It was somewhat refreshing to find out this week, courtesy of WikiLeaks' release of Stratfor emails, that New Zealand was "an isolated island to the east of Australia".

New Zealand's was the shortest entry in a briefing on the Southeast Asia region by the private intelligence firm, which said the only interesting point about New Zealand was a close economic relationship with the much more interesting and important Australia.

Their point was rather proven in domestic politics this week.

In Australia, the riveting leadership battle between Kevin Rudd and Julia Gillard played out towards its inevitable conclusion.


It was a glorious technicolour nightmare, high noon on the savannah which ended with gobbets of shredded ego festooning the caucus walls and trailing along the passage from ministerial benches to the back-benches.

Meanwhile in New Zealand, politicians were obsessed with the lost-and-found bin.

First in line was Prime Minister John Key, who had lost his Foreign Affairs Minister, Murray McCully. Mr Key's admission on Monday that he had no idea of the whereabouts of Mr McCully prompted various games of foreign minister peek-a-boo.

In this Where's Wally game, anybody's guess was better than Mr Key's, who had to admit he had failed to install a GPS locator on Mr McCully.

Instead, his default was to assume Mr McCully was somewhere north or west of New Zealand doing his utmost to convince the rest of the world that New Zealand was not an isolated island to the east of Australia.

With Mr McCully off in search of our lost relevance, back at home Social Development Minister Paula Bennett was sending beneficiaries to the lost-and-found to search for jobs. The welfare reforms require solo parents to look for part-time work when their youngest is 5, full-time work when their youngest is 14, and for those naughty solo parents who have further children while on the DPB, to job hunt when their youngest turns 1.

Green co-leader Metiria Turei could smell a script for a Home Alone movie a mile off. She bailed Mr Key up on it, claiming the policy of "coercion" would result in the forced mass abandonment of babies. They would be left home alone, they would be left home with other young children, they would be left with "unsuitable carers".

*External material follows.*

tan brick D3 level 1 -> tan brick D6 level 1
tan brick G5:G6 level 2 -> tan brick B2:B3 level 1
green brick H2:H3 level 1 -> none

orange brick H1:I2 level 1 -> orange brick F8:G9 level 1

This caused some confusion for Mr Key, who pondered why it was "abandonment" for solo mothers to put their children into early childhood education to go to work but not abandonment for any other parent to do the same. Meanwhile, the Labour Party busied itself looking for the same jobs the beneficiaries had been dispatched to look for. They emerged to say such jobs were as rare as sightings of Murray McCully. What Labour got in return was a taste of wedge politics. There was some bandying about of statistics before both the Prime Minister and Ms Bennett suggested beneficiaries were just being picky.

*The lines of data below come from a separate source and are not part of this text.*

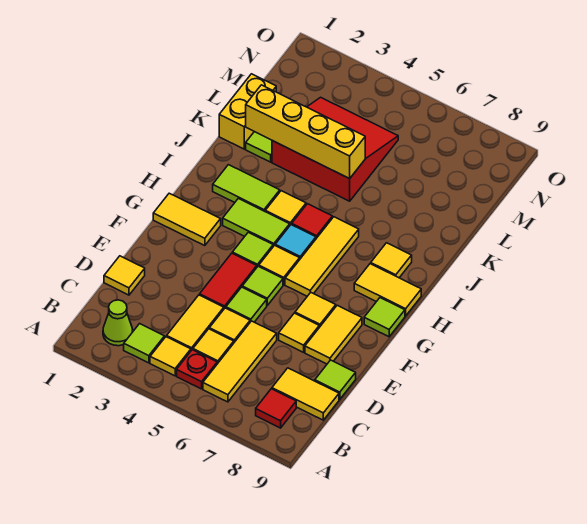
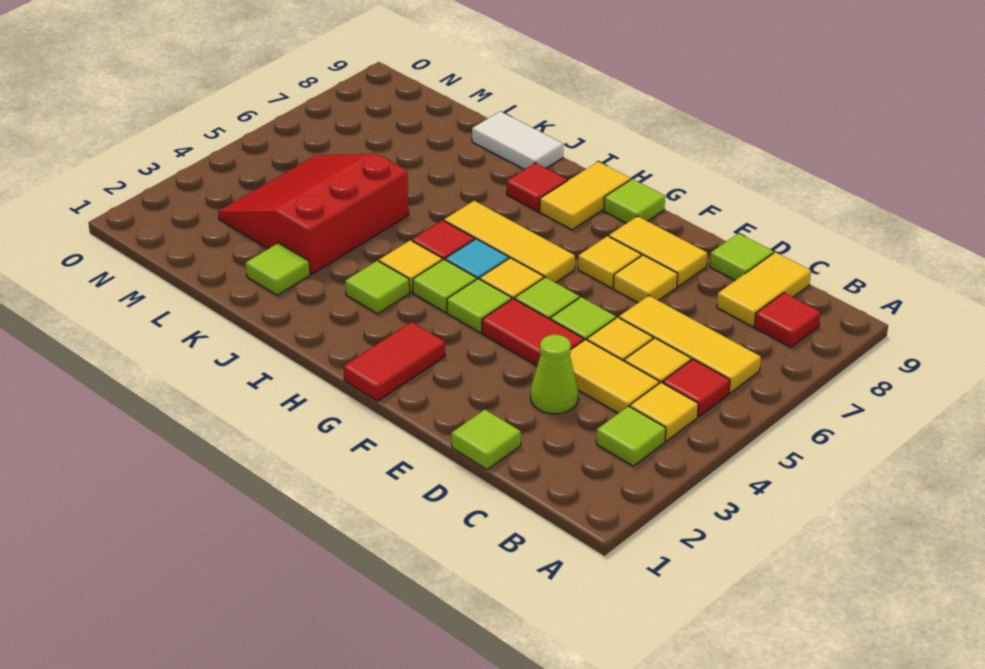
lime cone B2 level 1 -> lime cone D3 level 1
red plate B5 level 1 -> red tile B5 level 1
yellow tile D1 level 1 -> lime tile D1 level 1
yellow tile G1:G2 level 1 -> red tile G1:G2 level 1
lime tile H3:H4 level 1 -> lime tile H4 level 1
lime tile I2:I3 level 1 -> lime tile I3 level 1
yellow tile I8 level 1 -> red tile I8 level 1
none -> white tile J9:K9 level 1
yellow brick K1:L1 level 1 -> none
yellow brick K2:K5 level 2 -> none

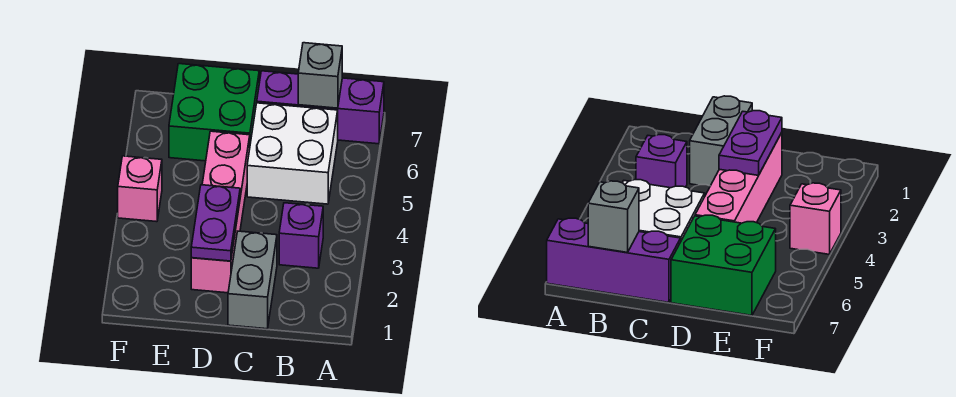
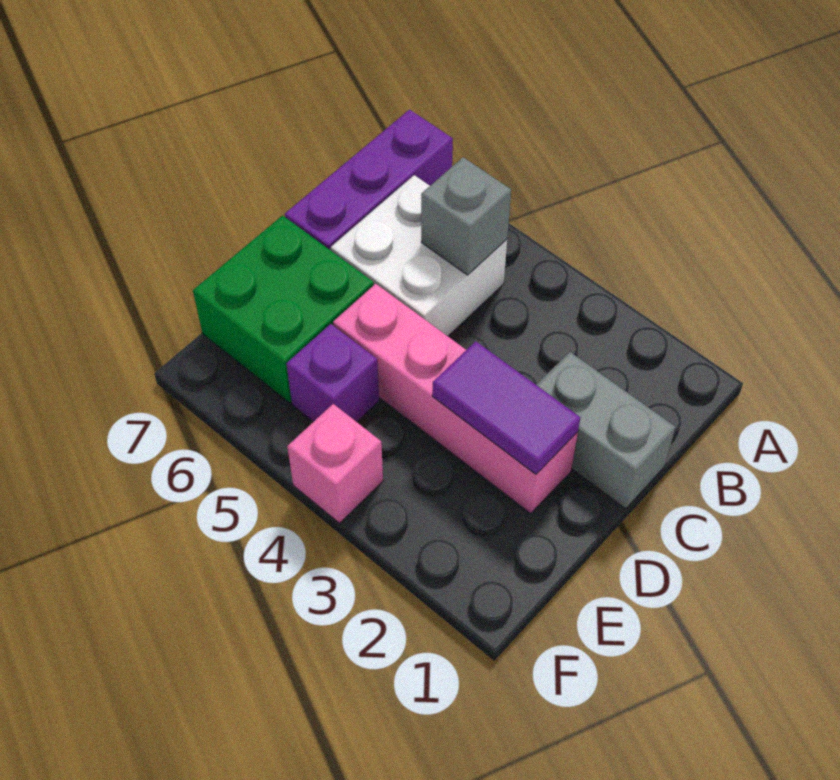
purple brick B3 level 1 -> purple brick E5 level 1
grey brick B7 level 2 -> grey brick B5 level 2
purple plate D2:D3 level 2 -> purple tile D2:D3 level 2

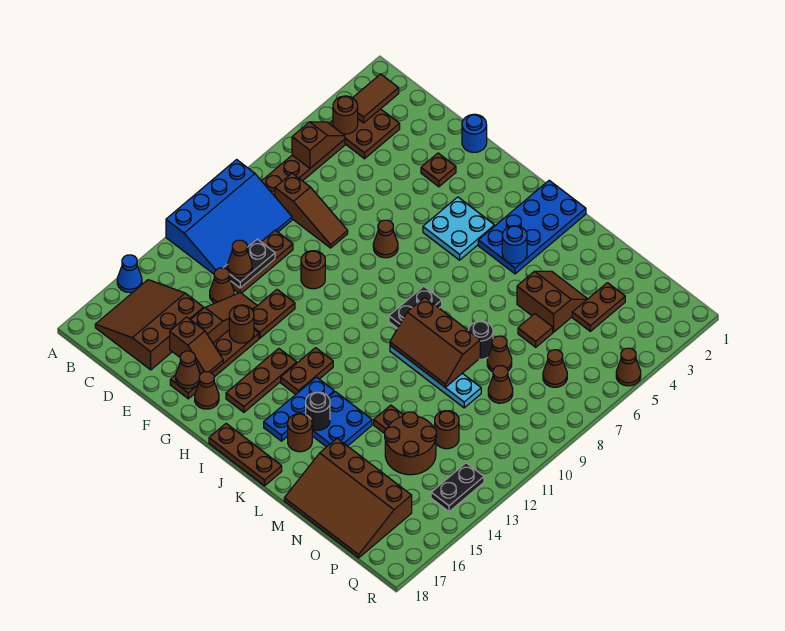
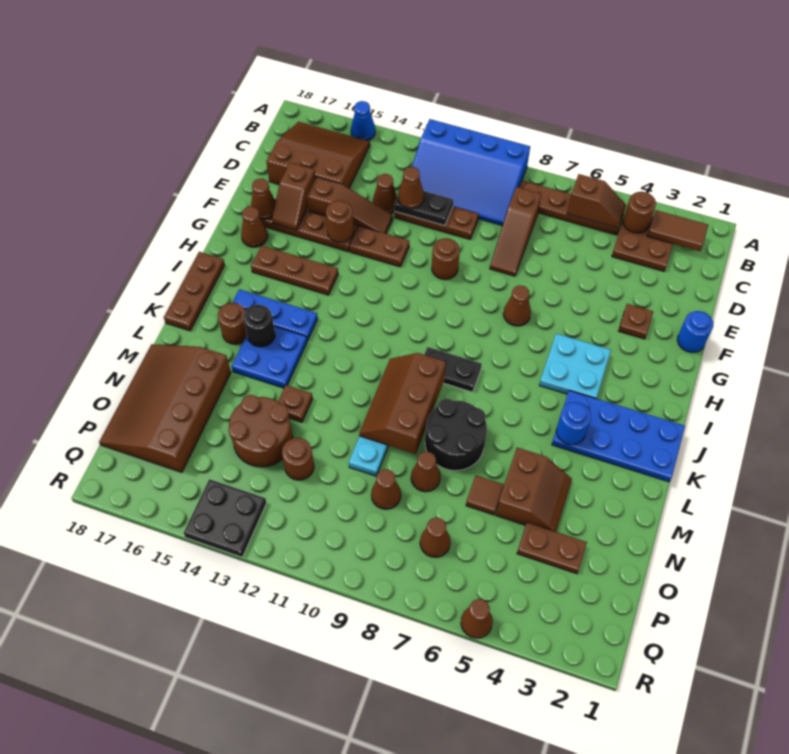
brown plate I13:I14 level 1 -> none
black round brick M8 level 1 -> black round brick L7:M8 level 1
black plate Q13:Q14 level 1 -> black plate Q13:R14 level 1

Mr Key pointed out that immigrants were shipped in for jobs such as fruit picking. This proved there were jobs out there - and the question was not the way, but the will. Ms Bennett went further, saying any job was a good job, that jobs such as cleaning and fast-food restaurants were "noble" and acted as stepping stones to other jobs.

It was aimed at middle-class voters who still believe in the value of a day's honest work.

It was also aimed at former beneficiaries who have the fortitude to take on such jobs to get themselves off the benefit.

Mr Key finally sought to quell dissent by calling on an apparent celebrity endorsement for National's reforms in the form of the One Sanctified Labour Being - Michael Joseph Savage - who Mr Key claimed had said welfare would never be "an armchair to prosperity".

Mr Key's channelling of Mr Savage usually elicits a storm of hissing from Labour MPs. On this occasion there was simply silence, possibly because the quote in question was actually from Mr Savage's successor, Peter Fraser.

Enter Steven Joyce, who spotted a few more things missing in action: first, any sign of a firm opinion from Labour leader David Shearer, "a back story with no front story".

The second was Labour's own plan for economic growth. Mr Joyce reported he had found at least one sign of a growth plan and that was the new beard on the face of David Cunliffe - "the K-Rudd of the New Zealand Labour Party". The tension was broken by one confirmed sighting of Mr McCully, who Labour's Trevor Mallard reported had been seen in Bellamy's on Tuesday.

As for sightings of jobs, Stratfor's briefing on Australia suggests Mr McCully will find them on that continent to the west of an isolated island to the east of Australia.